Sofferenza e dolore che sottendono un'intensa paura tale da erigere le massicce difese anti-pensiero, anti-conflitto, capaci di ridurre la vita a una semplice successione di avvenimenti concreti, reali, scollegati da ogni legame simbolico o relazionale.

Non voglio cambiare, non voglio andare nelle villette, voglio vedere tante facce ogni giorno, non due o tre o sempre le stesse; mi farebbero subito paura, penserei quasi subito cche mi vogliono male, non ci voglio andare, mi troverei ancor peggio che in famiglia.
Qui mi sento più libero, là sarei in prigione.Le avete fatte pensando a voi, non a noi.E poi è un primo passo e ci sgancerete, ci mollerete, ci lascerete andare... a morire come i nazisti in Germania...

Trascrivo alcune righe che mi inviano i genitori di Isabella per chiedermi un "consulto" sul da farsi dopo due anni di Comunità:
"Se a questo quadro di insieme aggiungiamo la sua reale e mai sufficientemente valutata grande sensibilità ai farmaci e la sua ripetutamente dimostrata incapacità di giovarsi di qualsiasi cura, riusciamo a capire la grave difficoltà incontrata dai vari medici nell'impostare sino ad oggi un piano terapeutico efficace.
Oggi noi genitori, vivamente preoccupati vorremmo da Lei una valutazione obiettiva ed onesta circa la possibilità che Isabella protragga ancora il suo soggiorno in comunità, così come lei stessa vorrebbe contro il suo stesso interesse... ma sarà Lei ad esprimere...


La paura attacca e mina il pensiero, paralizza o induce alla fuga.

La paura induce la violenza sia sotto forma di violenza agìta dell'équipe curante che del paziente.

In alcuni casi a questa violenza distruttiva che introduce la confusione, il caos comunicativo, è possibile (indispensabile - direbbero alcuni) contrapporre una violenza terapeutica ----> una forza e un potere che non esclude, però, che non esilia...

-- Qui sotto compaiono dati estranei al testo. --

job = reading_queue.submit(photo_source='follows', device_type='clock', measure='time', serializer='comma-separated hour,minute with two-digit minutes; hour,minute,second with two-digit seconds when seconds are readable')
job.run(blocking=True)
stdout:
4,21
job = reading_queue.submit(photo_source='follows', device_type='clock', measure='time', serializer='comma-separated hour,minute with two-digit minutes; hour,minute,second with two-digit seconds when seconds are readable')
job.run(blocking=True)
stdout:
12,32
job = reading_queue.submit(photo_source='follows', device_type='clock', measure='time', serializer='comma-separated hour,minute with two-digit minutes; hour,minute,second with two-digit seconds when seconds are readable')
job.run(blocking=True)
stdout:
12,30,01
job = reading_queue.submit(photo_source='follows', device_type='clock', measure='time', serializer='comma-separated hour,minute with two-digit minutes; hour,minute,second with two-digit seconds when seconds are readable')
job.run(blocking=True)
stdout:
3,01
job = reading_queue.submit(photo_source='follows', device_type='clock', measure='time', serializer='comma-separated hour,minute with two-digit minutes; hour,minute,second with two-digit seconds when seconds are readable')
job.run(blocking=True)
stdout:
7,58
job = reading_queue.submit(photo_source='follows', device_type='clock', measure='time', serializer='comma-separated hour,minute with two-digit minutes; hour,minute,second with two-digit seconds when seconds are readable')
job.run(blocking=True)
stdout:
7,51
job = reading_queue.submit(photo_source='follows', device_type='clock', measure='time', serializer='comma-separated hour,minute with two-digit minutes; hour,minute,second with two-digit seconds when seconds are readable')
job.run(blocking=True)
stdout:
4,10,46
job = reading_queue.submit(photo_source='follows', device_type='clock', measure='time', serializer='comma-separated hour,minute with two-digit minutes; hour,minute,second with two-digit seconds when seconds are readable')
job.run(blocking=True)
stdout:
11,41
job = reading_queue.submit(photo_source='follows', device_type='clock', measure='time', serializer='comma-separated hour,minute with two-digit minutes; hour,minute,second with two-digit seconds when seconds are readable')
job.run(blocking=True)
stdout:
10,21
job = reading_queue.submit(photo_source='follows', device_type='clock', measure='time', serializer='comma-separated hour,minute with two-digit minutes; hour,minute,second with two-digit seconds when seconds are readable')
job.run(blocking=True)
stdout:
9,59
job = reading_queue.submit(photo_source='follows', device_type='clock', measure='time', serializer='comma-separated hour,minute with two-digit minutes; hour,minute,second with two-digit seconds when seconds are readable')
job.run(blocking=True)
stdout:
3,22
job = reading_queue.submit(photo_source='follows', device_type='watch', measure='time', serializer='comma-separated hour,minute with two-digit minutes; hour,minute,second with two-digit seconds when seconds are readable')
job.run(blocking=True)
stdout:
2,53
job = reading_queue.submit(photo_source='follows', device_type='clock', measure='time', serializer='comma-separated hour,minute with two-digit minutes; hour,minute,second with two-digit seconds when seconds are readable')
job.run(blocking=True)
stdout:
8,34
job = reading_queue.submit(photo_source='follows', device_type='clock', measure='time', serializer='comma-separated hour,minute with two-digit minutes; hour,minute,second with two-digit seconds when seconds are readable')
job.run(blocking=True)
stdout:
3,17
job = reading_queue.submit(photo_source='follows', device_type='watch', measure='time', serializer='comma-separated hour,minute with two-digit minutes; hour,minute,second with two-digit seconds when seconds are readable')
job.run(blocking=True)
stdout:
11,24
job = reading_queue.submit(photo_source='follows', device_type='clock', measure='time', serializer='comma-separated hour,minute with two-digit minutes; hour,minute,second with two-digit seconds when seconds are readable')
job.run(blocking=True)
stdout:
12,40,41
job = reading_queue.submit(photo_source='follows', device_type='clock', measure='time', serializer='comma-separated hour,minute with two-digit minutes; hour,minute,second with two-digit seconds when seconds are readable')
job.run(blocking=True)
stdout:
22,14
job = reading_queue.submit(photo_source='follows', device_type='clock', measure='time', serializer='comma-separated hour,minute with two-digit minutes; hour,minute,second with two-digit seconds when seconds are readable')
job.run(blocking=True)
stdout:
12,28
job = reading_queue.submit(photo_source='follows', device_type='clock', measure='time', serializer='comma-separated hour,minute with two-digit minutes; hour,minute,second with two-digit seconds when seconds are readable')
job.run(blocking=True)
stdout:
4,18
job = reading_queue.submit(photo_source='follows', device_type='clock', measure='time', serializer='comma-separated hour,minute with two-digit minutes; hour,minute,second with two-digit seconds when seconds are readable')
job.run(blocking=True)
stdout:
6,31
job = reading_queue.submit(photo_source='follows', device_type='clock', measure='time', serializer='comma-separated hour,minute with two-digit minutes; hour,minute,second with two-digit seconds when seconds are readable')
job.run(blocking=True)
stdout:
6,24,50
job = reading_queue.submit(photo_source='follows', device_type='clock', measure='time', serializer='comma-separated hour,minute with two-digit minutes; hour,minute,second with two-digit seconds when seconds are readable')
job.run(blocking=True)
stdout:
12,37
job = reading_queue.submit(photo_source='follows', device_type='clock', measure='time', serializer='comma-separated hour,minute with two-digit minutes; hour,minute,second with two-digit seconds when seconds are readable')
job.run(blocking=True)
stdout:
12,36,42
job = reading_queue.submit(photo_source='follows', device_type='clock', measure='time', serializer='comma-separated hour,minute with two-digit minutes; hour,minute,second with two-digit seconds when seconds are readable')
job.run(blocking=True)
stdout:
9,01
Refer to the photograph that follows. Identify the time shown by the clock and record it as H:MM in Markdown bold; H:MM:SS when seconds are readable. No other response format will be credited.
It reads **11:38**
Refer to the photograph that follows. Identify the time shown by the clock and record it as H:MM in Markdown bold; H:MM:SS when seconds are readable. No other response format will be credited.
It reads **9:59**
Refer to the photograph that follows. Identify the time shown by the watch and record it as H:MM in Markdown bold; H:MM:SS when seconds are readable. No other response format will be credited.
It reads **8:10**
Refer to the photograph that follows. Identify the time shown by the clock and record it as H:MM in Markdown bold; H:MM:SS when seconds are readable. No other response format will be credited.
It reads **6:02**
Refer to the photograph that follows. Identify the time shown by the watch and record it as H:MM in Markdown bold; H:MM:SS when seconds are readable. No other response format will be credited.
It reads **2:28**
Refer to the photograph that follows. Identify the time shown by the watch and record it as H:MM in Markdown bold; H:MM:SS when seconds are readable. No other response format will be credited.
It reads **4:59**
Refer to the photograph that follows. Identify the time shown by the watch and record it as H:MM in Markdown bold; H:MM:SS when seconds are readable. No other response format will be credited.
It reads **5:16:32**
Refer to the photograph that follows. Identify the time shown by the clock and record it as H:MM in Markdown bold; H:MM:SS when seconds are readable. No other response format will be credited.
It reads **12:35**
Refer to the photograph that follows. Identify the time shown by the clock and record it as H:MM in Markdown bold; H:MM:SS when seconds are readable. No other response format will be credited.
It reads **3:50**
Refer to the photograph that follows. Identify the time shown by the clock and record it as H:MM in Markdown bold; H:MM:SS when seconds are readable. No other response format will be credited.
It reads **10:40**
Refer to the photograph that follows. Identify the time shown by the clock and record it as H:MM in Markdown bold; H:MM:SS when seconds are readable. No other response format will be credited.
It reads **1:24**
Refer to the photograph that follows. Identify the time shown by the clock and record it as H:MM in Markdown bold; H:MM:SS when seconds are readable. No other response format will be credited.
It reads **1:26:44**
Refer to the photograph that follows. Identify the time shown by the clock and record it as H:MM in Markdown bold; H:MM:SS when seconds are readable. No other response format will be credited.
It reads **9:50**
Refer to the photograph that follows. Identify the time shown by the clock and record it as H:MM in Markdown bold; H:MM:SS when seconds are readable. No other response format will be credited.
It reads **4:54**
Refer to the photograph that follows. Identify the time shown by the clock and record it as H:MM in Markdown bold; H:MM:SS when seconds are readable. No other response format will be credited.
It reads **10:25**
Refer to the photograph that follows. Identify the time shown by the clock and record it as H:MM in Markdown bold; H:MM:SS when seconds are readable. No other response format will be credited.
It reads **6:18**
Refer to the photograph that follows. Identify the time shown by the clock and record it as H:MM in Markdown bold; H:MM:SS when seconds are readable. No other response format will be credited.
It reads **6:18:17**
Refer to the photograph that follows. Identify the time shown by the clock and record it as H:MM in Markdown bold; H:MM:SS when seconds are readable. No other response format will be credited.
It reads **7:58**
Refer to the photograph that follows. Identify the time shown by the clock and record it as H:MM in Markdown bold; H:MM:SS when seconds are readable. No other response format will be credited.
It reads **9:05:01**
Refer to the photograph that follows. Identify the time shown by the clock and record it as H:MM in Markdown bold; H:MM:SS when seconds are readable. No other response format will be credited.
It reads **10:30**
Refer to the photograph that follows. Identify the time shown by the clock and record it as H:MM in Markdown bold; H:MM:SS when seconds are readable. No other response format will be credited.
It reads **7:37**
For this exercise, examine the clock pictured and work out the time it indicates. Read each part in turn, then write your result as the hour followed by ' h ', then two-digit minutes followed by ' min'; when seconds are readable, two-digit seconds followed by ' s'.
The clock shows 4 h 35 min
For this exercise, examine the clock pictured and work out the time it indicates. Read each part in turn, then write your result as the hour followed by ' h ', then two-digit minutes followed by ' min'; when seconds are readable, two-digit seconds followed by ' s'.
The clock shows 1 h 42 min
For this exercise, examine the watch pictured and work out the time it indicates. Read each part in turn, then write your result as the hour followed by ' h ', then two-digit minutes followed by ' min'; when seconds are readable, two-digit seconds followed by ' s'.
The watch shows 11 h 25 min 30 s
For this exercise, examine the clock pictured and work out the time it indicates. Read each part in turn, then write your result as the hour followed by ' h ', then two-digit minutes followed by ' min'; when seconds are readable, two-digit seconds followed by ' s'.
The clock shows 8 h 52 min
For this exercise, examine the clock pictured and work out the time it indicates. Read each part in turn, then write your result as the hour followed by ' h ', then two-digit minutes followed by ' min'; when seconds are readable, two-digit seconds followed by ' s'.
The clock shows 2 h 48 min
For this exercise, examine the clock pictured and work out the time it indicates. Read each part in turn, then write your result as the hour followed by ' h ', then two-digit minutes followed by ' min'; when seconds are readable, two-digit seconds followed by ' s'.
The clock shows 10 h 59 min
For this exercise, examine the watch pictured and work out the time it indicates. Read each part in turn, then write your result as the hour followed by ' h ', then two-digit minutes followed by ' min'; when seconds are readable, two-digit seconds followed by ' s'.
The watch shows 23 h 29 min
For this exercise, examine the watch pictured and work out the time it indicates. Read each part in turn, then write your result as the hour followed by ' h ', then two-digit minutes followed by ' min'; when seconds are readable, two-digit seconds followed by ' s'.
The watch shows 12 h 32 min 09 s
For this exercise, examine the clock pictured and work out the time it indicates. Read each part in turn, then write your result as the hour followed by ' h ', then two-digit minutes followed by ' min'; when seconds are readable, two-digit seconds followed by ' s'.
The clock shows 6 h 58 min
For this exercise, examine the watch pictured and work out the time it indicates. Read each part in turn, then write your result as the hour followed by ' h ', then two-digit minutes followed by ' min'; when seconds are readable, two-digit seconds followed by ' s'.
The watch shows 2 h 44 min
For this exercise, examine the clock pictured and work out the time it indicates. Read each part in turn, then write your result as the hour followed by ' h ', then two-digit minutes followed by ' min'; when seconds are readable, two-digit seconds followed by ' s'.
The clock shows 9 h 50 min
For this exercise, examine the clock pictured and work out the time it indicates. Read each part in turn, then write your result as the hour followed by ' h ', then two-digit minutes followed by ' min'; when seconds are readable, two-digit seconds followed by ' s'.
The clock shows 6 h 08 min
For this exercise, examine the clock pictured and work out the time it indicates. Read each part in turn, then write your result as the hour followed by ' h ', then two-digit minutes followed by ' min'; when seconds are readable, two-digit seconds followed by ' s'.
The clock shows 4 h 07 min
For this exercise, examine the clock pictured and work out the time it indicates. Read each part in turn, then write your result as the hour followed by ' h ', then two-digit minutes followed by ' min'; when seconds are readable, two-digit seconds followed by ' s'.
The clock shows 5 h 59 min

La paura, il timore, altri termini di cui poco si fa uso in questi ambiti. Perché? Per negazione? Per desiderio di esorcizzare?
Magari non solo i rischi, le ricadute, i possibili agìti autodistruttivi del paziente, ma anche la presa di coscienza del tempo che è passato (a volte veramente tanto).
Paura di riflettere sul percorso fatto, paura di trasmettere ad altri che si occuperanno della situazione, di trasmettere omissioni o errori o magari di constatare quanto un paziente potrà star meglio, scoprirsi più autonomo e più capace una volta uscito dal nostro spazio di influenza.


• Certamente un'équipe che non può essere protetta, non può sentirsi protetta, non può più essere curante.

• Che poi ogni processo di dimissione, di distacco, resti opera incompiuta è fatto certo, nell'incompiutezza stanno anche le molteplici possibilità di apertura di tutti i protagonisti in gioco, sopra tutto gli operatori cui spetta attenzione e vigilanza a ciò che può confermare o al contrario smentire, le loro intuizioni, le modalità adottate, la via scelta.


Ciò che mi preme sottolineare prima di concludere e che mi piacerebbe fosse affrontato dal lavoro di gruppo che seguirà (a mio avviso la parte più importante della giornata) è che al di là di tutte le nostre parole, le nostre argomentazioni, i nostri approfondimenti, alcune cose contano davvero e assai più di altre. Ovvero:

• la dimensione clinica del compito comunitario, terapeutico o riabilitativo che sia, clinica di ricerca, di senso, di significato, di possibilità, di risorse della sofferenza psichica del soggetto e della sua esistenza;

• la natura e la qualità del legame, dei legami, "nodo fondamentale di ogni impresa terapeutica" che sia stato in grado di autenticamente tener conto dell'incontro, della partecipazione e condivisione del singolo paziente e della famiglia, al progetto;

• che un progetto di dimissioni veda l'équipe curante e il paziente co-attori di un processo, che insieme li veda creare un senso sociale alla loro comune avventura; è la dimensione di "etica clinica" (Malherbe) che alla domanda: "questo processo di dimissioni è terapeutico?", ci può far rispondere: "forse sì".